Foodinho: Wenn Algorithmen zum Problem werden

Aufgrund verschiedenster Verstöße gegen geltende Datenschutzbestimmungen hat die italienische Aufsichtsbehörde ein Bußgeld in Höhe von 2.600.000 EUR gegen Foodinho s.r.l. verhängt. Unter anderem wegen der rechtswidrigen Nutzung von Algorithmen. Dabei ist der Essenslieferdienst in so gut wie alle denkbaren Datenschutz-Fettnäpfchen getreten.

Die Tücken der Beschäftigtenüberwachung

Dass Unternehmen zu unterschiedlichen Zwecken ihre Beschäftigten überwachen wollen, ist nichts Neues. Dass dies oft mit datenschutzrechtlichen Problemen einhergeht, ist auch ein alter Schuh. Dennoch sind der Kreativität keine Grenzen gesetzt und Unternehmen wagen sich immer wieder in dieses Minenfeld. Das kann mit genügend Planung und einer ausgiebigen rechtlichen Prüfung funktionieren. Wenn jedoch übereilt gehandelt wird, führen diese Pläne oftmals zu empfindlichen Bußgeldern. Mal ist es ein Klassiker, wie bei der verdeckten Videoüberwachung und mal sind es die Lieferdienste, wie z.B. Lieferando, die Ihre Fahrer überwachen und damit Gefahr laufen, ein Bußgeld zu kassieren.

Auch der Lieferdienst Foodinho hat der zuständigen Aufsichtsbehörde zufolge in Sachen Datenschutz nachlässig gearbeitet.

Was ist passiert?

Der Lieferdienst setzte eine Software zur Vergabe von Aufträgen an die insgesamt 19.000 Lieferfahrer des Unternehmens ein. Dabei fand die Vergabe durch eine automatisierte Entscheidungsfindung statt. Bei dieser Form der Entscheidung handelt es sich um ein Profiling i.S.d. Art. 22 DSGVO. Für den Einsatz einer derartigen Software sind eine Vielzahl von Aspekten zu berücksichtigen, um die Nutzung überhaupt rechtskonform gestalten zu können. Dies zeigt sich bereits an den von der Behörde aufgeführten Verstößen.

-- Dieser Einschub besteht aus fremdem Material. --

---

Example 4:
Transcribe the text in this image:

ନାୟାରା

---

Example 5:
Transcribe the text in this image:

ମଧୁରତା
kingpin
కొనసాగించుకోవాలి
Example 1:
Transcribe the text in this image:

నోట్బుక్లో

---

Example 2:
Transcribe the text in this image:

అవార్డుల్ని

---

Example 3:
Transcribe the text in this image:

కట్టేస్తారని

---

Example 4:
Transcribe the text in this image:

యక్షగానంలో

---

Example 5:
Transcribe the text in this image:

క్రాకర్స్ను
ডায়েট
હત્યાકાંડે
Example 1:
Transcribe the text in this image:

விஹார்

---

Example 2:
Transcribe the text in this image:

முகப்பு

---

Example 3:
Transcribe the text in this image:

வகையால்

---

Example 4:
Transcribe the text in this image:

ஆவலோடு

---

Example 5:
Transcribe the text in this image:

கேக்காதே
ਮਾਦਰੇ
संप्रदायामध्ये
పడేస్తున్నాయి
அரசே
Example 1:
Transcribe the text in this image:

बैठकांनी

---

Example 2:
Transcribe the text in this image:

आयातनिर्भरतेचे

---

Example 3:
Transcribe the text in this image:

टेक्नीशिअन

Eine Sammlung an Verstößen

Das von der italienischen Behörde verhängte Bußgeld in Höhe von 2.600.000 EUR beruht zwar auf mehreren datenschutzrechtlichen Verstößen. Insbesondere habe es aber Missstände bei den Algorithmen gegeben, die für die Verwaltung der Beschäftigten eingesetzt wurden. Unter anderem seien die Beschäftigten nicht ausreichend über die Funktionsweise des Systems informiert worden. Ferner habe es kein Verfahren gegeben, welches eine Anfechtung der automatisiert getroffenen Entscheidung durch die betroffene Person ermöglicht. Dies wird jedoch von Art. 22 Abs. 3 DSGVO so vorgesehen.

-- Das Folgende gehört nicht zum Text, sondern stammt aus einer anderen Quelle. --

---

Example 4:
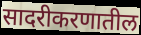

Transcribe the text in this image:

सादरीकरणातील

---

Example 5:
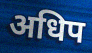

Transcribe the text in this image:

अधिप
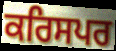
ਕਰਿਸਪਰ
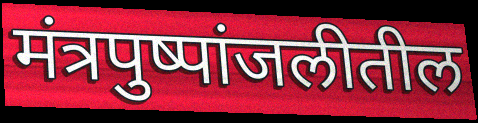
मंत्रपुष्पांजलीतील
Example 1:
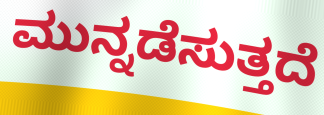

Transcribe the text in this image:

ಮುನ್ನಡೆಸುತ್ತದೆ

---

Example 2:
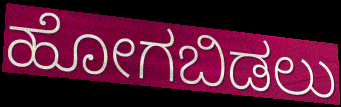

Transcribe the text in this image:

ಹೋಗಬಿಡಲು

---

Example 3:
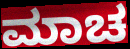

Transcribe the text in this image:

ಮಾಚ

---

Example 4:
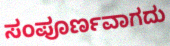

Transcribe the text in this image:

ಸಂಪೂರ್ಣವಾಗದು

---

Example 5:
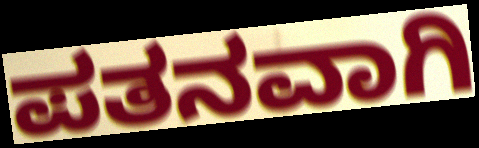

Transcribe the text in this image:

ಪತನವಾಗಿ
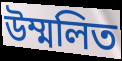
উম্মলিত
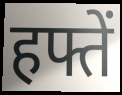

Neben diesen Verstößen bemängelte die Behörde zudem folgende Punkte:

  • Verletzung der Grundsätze der Datenminimierung und Speicherbegrenzung: Die Systeme haben Fahrerdaten verarbeitet, die weitaus umfassender waren als für den Verarbeitungszweck erforderlich. Außerdem sei die Speicherdauer der verschiedenen Datenarten nicht definiert worden.
  • Es seien keine technischen und organisatorischen Maßnahmen implementiert worden, um ein angemessenes Schutzniveau für die Betroffenen herzustellen.
  • Es sei keine Datenschutz-Folgenabschätzung zur Minimierung des datenschutzrechtlichen Risikos für die Betroffenen durchgeführt worden, obwohl dies erforderlich gewesen wären.
  • Es habe an datenschutzfreundlichen Voreinstellungen hinsichtlich der genutzten Software gefehlt. Diese seien nicht dem Grundsatz „Privacy by Design/Default“ gefolgt.
  • Es sei kein Verarbeitungsverzeichnis geführt und der Datenschutzbehörde keine Kontaktdaten des Datenschutzbeauftragten mitgeteilt worden.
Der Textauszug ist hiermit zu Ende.